## Text passage
Mumford and Sons

Roll away your stone,
I’ll roll away mine
Together we can see what we will find
Don’t leave me alone at this time
For I’m afraid of what I will discover inside
‘Cause you told me that
I wouldn’t find a home
Within the fragile substance of my soul
And I have filled this void with things unreal
And all the while my character it steals
Darkness is a harsh term, don’t you think?
And yet it dominates the things I see
It seems that all my bridges have been burned
But you say, “That’s exactly how this grace thing works”
It’s not the long walk home that will change this heart
But the welcome I receive with every start

I’ve tried and tried but I just can’t bring myself to love “Mumford and Sons”. A lot of people who know my taste in music have recommended them to me and suggested that they are not like most pop bands: they are serious. Their music has substance. They have energy and passion.

The lyrics of “Roll Away Your Stone” (above) give you a pretty good idea of what they’re up to. I think I like what they’re trying to do– inject some substance into popular acoustic based folk-rock– but it always sounds to me a little too self-consciously artsy and definitely pretentious. “I’m afraid of what I’ll discover inside” isn’t very startling, really, and isn’t a very compelling evocation of self-searching or grief or guilt or anything. “Fragile substance of my soul”? “While my character it steals”? As the lines follow each other, they go nowhere. As the images succeed each other in your head you should realize that they don’t have any connection to each other. When exactly did this character-stealing happen? What were you doing at the time? Who were you thinking of? The answer is, “a song”, “a song”, and “a song”.

## Dataset excerpts
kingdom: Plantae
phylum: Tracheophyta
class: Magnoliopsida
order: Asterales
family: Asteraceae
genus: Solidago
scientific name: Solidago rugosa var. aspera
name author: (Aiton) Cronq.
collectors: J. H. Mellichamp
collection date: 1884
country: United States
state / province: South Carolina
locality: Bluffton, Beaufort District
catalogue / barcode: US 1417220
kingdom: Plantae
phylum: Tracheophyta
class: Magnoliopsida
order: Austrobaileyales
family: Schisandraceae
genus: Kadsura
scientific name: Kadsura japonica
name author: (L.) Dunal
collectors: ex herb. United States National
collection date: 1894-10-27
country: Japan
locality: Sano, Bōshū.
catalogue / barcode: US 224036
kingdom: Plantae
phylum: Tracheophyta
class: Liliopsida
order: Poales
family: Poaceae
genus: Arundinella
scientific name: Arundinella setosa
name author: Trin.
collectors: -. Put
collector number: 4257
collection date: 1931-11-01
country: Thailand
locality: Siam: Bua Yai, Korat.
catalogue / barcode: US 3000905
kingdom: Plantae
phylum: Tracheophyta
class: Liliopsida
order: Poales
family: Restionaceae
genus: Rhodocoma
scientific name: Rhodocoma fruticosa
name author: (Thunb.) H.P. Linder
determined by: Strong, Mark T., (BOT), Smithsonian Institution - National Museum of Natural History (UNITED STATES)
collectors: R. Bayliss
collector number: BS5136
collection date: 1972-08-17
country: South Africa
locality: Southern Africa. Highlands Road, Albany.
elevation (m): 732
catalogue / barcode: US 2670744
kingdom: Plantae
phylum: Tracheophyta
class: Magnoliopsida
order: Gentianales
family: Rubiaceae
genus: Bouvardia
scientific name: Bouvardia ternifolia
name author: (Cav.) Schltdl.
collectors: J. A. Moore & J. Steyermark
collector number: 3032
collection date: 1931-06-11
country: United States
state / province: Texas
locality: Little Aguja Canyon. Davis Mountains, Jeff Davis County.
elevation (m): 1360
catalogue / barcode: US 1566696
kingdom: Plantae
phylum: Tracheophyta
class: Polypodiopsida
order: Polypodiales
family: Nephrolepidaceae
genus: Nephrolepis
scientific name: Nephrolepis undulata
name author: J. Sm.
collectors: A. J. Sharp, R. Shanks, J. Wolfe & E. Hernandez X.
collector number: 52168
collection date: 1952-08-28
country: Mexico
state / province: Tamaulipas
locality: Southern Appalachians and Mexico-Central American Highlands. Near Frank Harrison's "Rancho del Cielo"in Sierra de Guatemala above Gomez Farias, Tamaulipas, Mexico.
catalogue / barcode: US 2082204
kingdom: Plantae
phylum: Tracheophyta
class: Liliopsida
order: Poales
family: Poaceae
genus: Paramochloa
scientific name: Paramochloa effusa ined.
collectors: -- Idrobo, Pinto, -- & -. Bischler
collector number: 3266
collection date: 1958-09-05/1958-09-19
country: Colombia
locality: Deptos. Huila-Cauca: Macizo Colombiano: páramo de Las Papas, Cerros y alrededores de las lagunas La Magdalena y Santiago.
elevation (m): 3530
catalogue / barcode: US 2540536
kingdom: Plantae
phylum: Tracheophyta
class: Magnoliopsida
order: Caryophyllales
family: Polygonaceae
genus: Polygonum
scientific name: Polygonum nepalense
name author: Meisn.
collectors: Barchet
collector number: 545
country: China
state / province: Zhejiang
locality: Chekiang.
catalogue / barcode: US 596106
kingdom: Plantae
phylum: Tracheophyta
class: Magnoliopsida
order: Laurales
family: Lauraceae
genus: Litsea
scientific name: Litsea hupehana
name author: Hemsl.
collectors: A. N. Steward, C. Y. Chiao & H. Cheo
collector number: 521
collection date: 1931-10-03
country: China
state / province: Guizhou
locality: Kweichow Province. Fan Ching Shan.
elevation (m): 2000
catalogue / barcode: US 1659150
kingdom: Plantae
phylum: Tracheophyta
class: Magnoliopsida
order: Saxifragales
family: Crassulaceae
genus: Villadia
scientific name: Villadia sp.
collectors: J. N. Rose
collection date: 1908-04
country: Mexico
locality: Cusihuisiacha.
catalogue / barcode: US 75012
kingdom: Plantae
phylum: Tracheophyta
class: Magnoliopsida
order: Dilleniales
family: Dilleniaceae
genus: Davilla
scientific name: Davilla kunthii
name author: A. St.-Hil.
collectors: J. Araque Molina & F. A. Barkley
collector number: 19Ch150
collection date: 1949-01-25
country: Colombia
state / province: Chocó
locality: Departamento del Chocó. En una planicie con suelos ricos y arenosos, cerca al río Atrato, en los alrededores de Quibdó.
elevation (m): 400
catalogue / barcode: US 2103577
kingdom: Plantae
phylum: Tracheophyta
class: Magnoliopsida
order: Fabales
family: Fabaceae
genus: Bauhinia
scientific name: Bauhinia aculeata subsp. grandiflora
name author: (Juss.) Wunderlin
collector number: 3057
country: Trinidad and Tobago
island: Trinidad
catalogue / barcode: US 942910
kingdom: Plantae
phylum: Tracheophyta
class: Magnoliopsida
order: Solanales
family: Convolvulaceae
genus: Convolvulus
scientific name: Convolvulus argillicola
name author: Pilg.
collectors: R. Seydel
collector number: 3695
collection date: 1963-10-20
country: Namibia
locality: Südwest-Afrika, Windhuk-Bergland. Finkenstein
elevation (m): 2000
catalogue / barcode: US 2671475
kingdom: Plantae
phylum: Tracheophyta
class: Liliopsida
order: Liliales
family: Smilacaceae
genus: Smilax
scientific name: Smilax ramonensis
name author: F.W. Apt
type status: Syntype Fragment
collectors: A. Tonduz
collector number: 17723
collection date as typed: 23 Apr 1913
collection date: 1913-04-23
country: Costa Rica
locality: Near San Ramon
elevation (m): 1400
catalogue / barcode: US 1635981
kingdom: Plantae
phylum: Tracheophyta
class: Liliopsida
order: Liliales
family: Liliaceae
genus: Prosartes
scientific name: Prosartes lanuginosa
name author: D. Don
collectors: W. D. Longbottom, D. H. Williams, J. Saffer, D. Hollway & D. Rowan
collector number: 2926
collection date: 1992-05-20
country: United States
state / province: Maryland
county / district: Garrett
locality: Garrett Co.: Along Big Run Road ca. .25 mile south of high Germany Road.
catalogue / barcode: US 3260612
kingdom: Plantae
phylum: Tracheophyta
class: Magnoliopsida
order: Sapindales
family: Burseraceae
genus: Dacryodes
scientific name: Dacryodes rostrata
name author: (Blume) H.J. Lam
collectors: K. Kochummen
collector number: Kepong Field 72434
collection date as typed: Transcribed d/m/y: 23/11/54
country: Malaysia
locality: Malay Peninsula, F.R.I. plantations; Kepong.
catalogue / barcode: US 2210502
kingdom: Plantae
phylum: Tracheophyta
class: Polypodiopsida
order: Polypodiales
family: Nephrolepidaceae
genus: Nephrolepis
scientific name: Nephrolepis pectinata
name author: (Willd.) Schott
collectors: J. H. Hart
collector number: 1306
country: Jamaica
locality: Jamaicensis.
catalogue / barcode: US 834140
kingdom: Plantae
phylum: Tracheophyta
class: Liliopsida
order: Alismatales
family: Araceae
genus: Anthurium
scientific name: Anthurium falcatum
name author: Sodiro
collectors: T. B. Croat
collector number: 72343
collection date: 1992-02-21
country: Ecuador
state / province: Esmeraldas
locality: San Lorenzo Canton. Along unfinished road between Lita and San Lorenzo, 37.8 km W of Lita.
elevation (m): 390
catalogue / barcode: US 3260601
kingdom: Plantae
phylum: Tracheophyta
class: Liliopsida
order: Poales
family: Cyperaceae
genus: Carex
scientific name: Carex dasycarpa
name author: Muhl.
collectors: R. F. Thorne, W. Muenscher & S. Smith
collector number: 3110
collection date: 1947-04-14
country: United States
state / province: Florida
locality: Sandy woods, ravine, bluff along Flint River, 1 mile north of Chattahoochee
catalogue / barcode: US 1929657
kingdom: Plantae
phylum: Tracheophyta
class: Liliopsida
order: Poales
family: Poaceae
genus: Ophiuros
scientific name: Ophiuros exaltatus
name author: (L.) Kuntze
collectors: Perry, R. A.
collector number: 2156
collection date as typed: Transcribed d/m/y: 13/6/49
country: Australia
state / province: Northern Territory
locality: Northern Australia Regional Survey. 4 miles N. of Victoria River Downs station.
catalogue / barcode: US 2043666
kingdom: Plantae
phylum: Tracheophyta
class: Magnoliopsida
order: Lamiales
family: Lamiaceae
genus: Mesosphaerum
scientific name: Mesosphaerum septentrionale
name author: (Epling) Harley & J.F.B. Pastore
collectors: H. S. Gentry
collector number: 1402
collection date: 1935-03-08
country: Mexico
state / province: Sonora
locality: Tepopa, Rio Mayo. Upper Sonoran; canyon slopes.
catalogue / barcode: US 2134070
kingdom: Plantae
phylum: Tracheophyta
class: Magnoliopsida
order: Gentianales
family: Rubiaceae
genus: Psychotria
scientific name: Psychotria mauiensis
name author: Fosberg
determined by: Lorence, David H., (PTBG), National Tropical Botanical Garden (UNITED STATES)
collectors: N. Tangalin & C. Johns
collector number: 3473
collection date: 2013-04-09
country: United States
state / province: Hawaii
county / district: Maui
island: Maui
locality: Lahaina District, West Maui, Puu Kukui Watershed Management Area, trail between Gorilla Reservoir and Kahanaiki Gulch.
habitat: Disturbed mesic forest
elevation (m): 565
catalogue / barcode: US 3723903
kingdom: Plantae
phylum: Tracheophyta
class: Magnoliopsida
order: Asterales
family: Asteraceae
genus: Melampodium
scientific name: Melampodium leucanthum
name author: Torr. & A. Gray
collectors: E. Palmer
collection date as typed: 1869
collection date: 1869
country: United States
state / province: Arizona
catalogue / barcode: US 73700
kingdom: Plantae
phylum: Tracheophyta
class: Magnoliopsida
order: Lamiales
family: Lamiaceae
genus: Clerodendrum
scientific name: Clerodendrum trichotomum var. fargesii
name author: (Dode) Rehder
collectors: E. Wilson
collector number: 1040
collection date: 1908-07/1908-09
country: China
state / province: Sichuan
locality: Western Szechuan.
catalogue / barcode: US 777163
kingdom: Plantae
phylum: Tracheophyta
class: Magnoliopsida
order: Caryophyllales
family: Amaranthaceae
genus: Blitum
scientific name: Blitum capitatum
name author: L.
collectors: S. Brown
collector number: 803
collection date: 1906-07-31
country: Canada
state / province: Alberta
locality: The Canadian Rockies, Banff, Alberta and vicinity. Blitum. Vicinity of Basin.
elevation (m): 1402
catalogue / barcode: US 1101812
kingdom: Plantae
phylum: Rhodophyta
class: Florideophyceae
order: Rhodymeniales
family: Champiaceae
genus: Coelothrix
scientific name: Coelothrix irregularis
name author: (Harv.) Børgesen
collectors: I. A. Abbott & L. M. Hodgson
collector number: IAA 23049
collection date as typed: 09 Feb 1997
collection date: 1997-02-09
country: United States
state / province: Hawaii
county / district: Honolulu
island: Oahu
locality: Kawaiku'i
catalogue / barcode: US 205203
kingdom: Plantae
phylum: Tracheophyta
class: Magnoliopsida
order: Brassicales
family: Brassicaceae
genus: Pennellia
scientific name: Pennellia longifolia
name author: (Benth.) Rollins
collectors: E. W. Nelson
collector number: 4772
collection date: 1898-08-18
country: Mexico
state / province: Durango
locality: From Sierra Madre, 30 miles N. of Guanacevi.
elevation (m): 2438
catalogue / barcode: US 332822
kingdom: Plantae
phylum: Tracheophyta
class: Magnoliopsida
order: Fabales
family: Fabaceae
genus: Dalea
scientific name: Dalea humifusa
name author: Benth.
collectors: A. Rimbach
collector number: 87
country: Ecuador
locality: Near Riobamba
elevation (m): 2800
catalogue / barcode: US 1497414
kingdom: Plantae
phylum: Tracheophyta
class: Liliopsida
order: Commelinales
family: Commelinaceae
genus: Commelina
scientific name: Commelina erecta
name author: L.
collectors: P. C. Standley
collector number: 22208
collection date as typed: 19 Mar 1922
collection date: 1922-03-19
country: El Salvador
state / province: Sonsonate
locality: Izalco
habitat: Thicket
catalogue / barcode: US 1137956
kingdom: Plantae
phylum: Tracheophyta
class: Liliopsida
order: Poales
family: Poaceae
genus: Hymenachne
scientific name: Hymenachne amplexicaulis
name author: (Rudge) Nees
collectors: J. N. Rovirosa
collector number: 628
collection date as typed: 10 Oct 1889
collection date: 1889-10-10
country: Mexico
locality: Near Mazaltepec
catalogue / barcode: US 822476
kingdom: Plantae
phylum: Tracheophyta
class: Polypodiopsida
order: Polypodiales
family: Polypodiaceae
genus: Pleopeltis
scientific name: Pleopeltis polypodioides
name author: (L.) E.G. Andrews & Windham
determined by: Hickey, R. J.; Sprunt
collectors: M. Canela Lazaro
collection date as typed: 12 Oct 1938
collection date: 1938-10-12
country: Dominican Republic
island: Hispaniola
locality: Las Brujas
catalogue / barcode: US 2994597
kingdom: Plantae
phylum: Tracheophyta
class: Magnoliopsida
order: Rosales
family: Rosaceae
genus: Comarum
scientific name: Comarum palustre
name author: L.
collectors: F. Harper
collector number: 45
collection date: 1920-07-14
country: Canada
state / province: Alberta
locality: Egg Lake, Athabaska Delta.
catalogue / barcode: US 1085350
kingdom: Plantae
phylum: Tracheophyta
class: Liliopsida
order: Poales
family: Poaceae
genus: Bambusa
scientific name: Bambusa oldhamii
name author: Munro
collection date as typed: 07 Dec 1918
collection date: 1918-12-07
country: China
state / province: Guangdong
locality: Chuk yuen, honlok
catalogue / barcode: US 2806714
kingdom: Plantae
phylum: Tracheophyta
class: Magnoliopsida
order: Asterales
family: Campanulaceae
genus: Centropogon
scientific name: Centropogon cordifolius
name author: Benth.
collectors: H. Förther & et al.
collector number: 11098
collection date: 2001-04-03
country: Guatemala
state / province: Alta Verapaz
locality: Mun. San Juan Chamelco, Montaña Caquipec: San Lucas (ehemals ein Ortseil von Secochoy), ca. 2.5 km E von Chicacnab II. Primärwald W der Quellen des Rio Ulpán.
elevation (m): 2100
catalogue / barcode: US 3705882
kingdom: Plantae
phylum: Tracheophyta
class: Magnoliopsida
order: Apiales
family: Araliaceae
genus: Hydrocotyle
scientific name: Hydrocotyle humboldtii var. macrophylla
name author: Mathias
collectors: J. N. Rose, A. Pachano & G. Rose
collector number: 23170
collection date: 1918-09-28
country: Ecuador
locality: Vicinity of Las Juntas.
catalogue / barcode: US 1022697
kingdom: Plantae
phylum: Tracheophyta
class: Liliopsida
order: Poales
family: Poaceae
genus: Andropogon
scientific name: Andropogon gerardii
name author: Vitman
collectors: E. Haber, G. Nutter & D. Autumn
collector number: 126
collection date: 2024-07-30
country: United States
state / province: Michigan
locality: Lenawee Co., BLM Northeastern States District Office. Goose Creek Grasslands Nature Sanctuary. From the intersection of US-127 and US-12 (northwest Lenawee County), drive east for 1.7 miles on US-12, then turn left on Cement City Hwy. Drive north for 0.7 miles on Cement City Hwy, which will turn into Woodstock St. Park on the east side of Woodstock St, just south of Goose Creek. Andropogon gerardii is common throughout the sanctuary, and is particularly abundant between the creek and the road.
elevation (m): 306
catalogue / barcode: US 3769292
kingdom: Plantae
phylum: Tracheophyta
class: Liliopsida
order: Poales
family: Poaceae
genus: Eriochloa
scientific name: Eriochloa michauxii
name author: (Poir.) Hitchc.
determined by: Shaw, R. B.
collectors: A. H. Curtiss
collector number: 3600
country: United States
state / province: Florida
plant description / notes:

## Complete the following
1. From the Mumford and Sons piece, write out the passage from "And yet it dominates" up to and including "energy and passion.".
2. In the Mumford and Sons piece, what kind of music does the writer say the band is trying to inject substance into?

## Exercise responses
1.
And yet it dominates the things I see
It seems that all my bridges have been burned
But you say, “That’s exactly how this grace thing works”
It’s not the long walk home that will change this heart
But the welcome I receive with every start

I’ve tried and tried but I just can’t bring myself to love “Mumford and Sons”. A lot of people who know my taste in music have recommended them to me and suggested that they are not like most pop bands: they are serious. Their music has substance. They have energy and passion.

2. Popular acoustic based folk-rock.